# TASK:
Within the material that follows, how many lines include the string "scroll"? Answer with the number and nothing more.
TASK INPUTS START
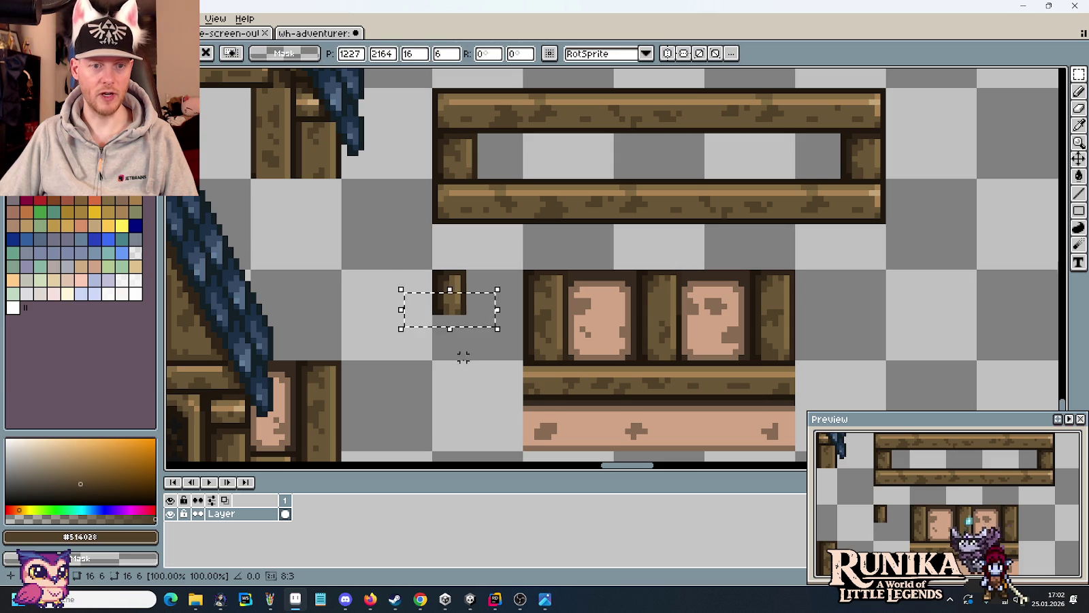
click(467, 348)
TASK INPUTS END
TASK INPUTS START
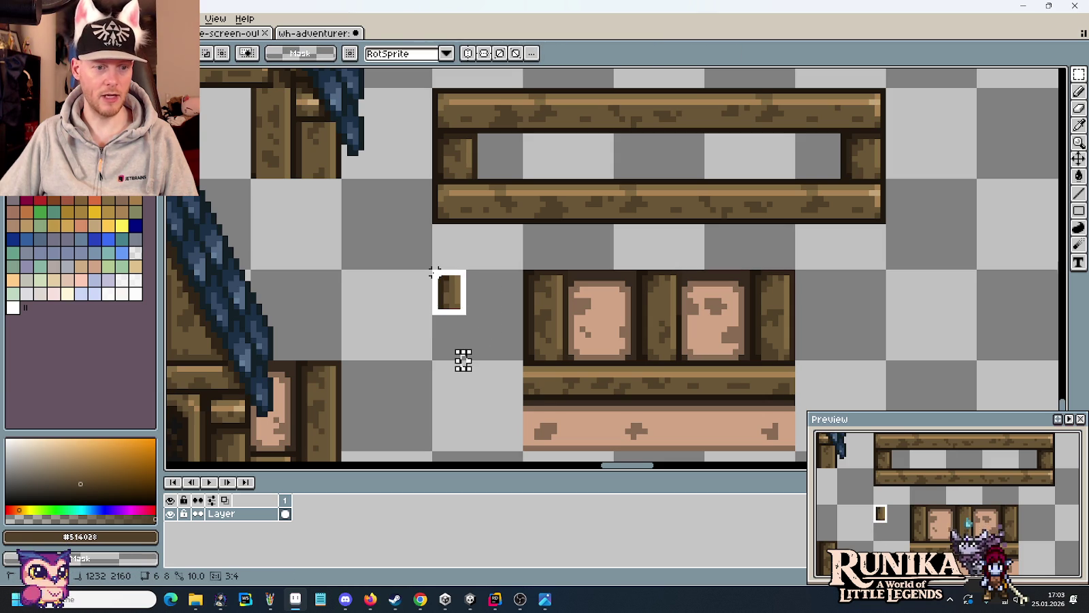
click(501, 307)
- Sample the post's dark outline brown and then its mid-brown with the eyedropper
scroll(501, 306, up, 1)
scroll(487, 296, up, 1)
TASK INPUTS END
# EXPECTED OUTPUT:
2